Handout (1.3 MB)
Singular Spectrum Analysis (SSA) (Broomhead and King, 1986a; Fraedrich, 1986, Ghill et al., 2002) is a state-of-the-art spectral, data-adaptive and nonparametric method. SSA decomposes an original time series to trend (if exists), oscillatory and noise components by way of a singular value decomposition. The term singular spectrum comes from the spectral (eigenvalue) decomposition of a matrix into its spectrum of eigenvalues (Elsner and Tsonis, 1996). The basic SSA algorithm has stages of decomposition and reconstruction. The decomposition stage requires embedding and singular value decomposition. In this stage, there are two basic steps. The former is embedding the sampled time series in a vector space of dimension M, the latter is computing the MxM lag-covariance matrix of the data (Vautard and Ghill, 1989). The reconstruction stage demands the grouping to make subgroups of the decomposed trajectory matrices and diagonal averaging to reconstruct the new time series from the subgroups (Myung, 2009). Multi-Channel SSA (M-SSA) (Broomhead and King, 1986b) is an extension of the standard SSA to the case of multivariate time series. It is a generalization of this approach to systems of partial differential equations and the study of the spatiotemporal structures that characterize the behavior of solutions on their attractor (Constantin et al., 1989; Temam, 1997) (Ghil et al., 2001).
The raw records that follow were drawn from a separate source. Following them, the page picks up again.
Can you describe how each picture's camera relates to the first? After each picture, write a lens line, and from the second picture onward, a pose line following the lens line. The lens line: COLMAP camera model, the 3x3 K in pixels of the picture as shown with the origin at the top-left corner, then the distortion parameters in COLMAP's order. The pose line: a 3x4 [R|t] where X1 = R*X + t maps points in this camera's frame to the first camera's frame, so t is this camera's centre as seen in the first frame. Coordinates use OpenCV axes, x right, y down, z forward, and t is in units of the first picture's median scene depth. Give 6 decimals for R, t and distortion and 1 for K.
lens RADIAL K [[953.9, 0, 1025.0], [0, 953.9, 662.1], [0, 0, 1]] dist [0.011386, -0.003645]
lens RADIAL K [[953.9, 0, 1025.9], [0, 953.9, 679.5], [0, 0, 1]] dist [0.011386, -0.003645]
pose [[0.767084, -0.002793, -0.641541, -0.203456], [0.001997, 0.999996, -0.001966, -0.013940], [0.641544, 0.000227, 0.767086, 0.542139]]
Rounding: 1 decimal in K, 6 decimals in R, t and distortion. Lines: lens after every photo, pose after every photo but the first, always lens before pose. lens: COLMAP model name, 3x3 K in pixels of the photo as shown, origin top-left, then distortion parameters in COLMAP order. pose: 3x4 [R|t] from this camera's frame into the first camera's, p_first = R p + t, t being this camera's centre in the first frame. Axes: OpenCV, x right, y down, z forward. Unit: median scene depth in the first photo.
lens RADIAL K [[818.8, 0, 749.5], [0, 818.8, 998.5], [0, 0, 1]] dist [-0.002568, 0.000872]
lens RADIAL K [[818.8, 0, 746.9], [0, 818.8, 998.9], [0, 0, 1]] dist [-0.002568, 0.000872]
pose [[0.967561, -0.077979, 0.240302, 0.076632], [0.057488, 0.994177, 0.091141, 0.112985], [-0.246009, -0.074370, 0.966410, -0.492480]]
The accuracy and reliability of the methods depend on the pattern of missing data, the relative length of the gaps with respect to the total length of the data set, and the fraction of variance captured by robust, oscillatory modes (Kondrashov and Ghil, 2006). In this study, SSA and M-SSA is applied to flow series by using SSA-MTM Toolkit (Singular Spectrum Analysis-MultiTaper Method Group, 2007). Different percentages of the data have been removed randomly and then filled with using SSA and M-SSA. It is easily seen that missing data are filled perfectly for either univariate or multivariate time series.